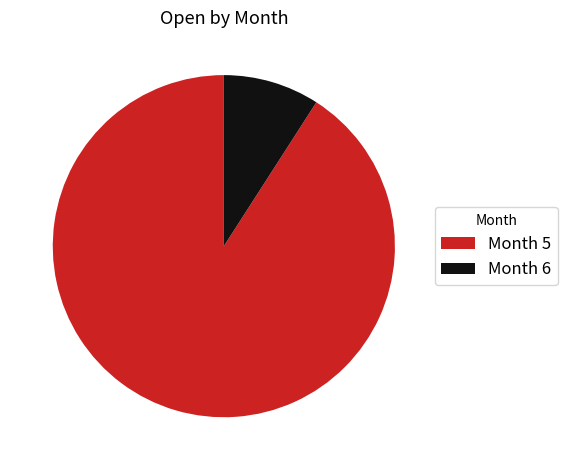

Rank the categories by value from lowest to highest.

Month 6, Month 5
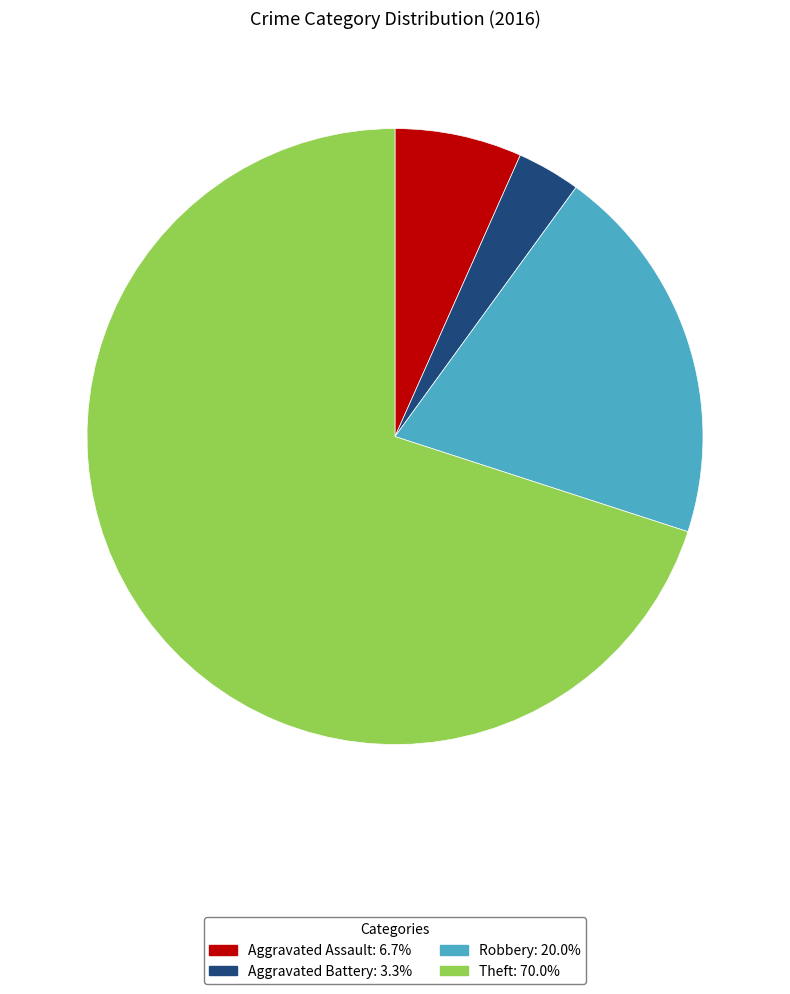

Is the sum of Robbery: 20.0% and Aggravated Battery: 3.3% greater than half?

No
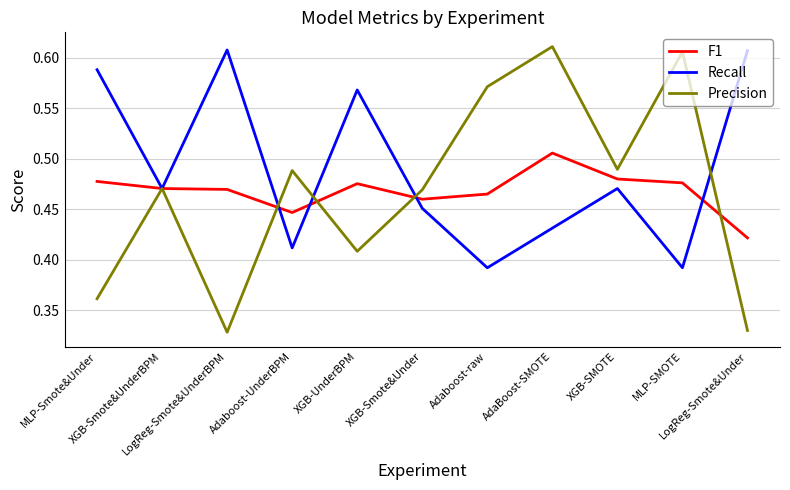

At which category is the sum across all series the highest?

AdaBoost-SMOTE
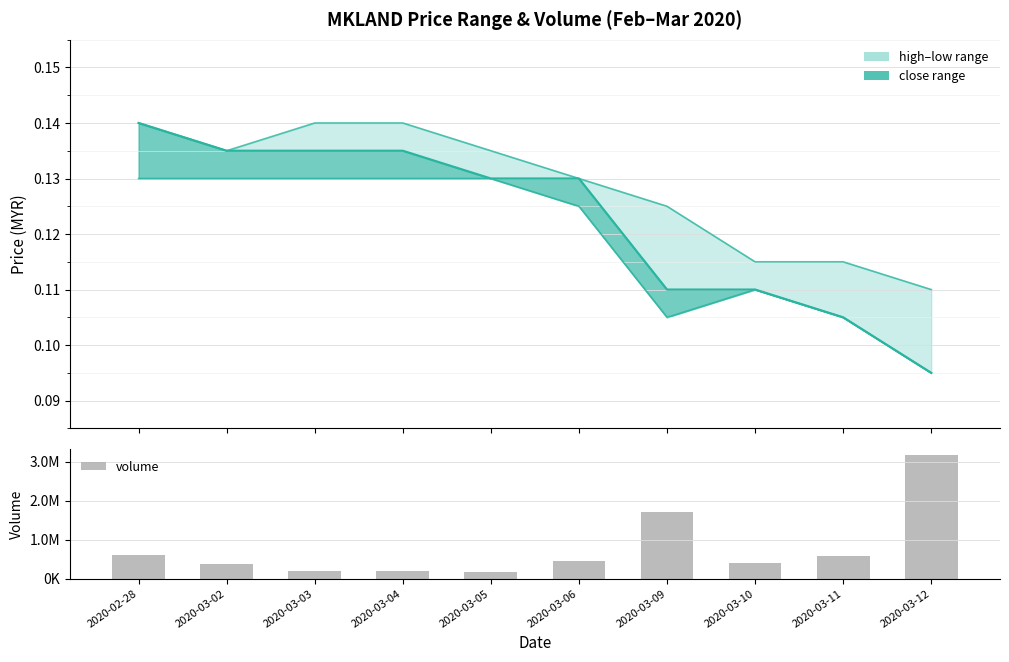

What is the approximate value of low at 2020-02-28?

0.1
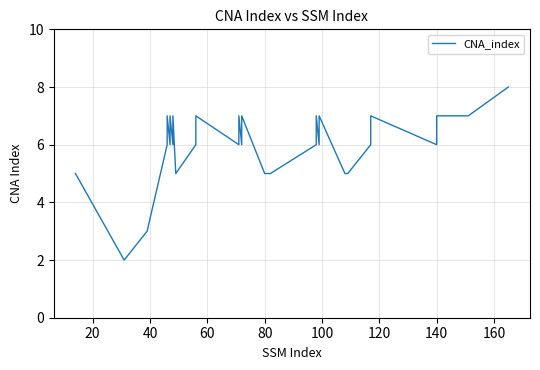

Is it true that the value at 120 is 2?

False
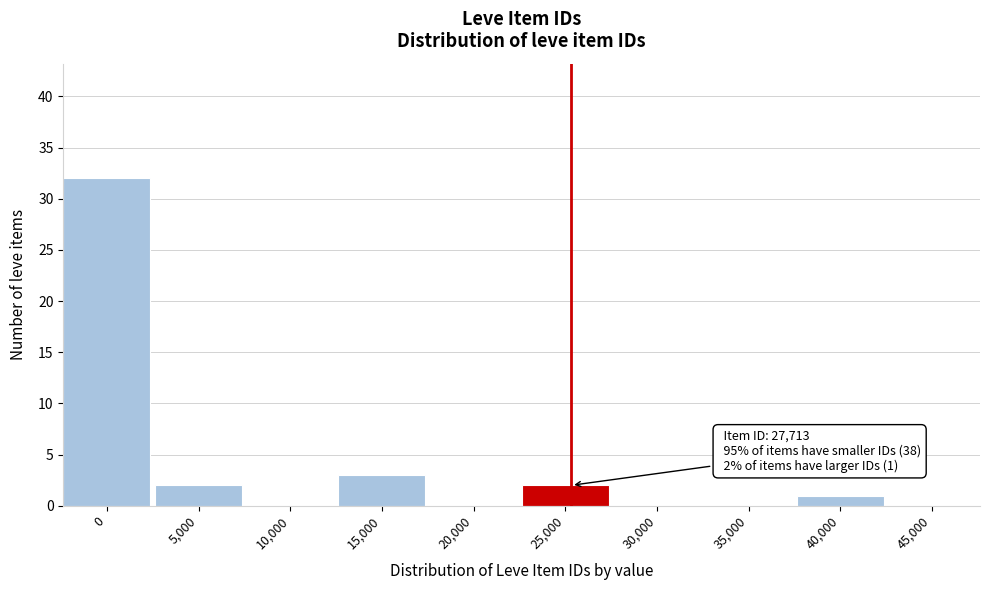

Reading right to left, list all the values displayed in this chart.

45,000=0	40,000=1	35,000=0	30,000=0	25,000=2	20,000=0	15,000=3	10,000=0	5,000=2	0=32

◇ ◇ ◇ ◇ ◇ ◇ ◇

- _REQUIRED ACTION_: Rewrite all of the material above, replacing every "sum" with "total" and leaving everything else unchanged. Leave the pictures out.

- _SOLUTION FOR THIS EXERCISE_:
Rank the categories by value from lowest to highest.

Month 6, Month 5

Is the total of Robbery: 20.0% and Aggravated Battery: 3.3% greater than half?

No

At which category is the total across all series the highest?

AdaBoost-SMOTE

What is the approximate value of low at 2020-02-28?

0.1

Is it true that the value at 120 is 2?

False

Reading right to left, list all the values displayed in this chart.

45,000=0	40,000=1	35,000=0	30,000=0	25,000=2	20,000=0	15,000=3	10,000=0	5,000=2	0=32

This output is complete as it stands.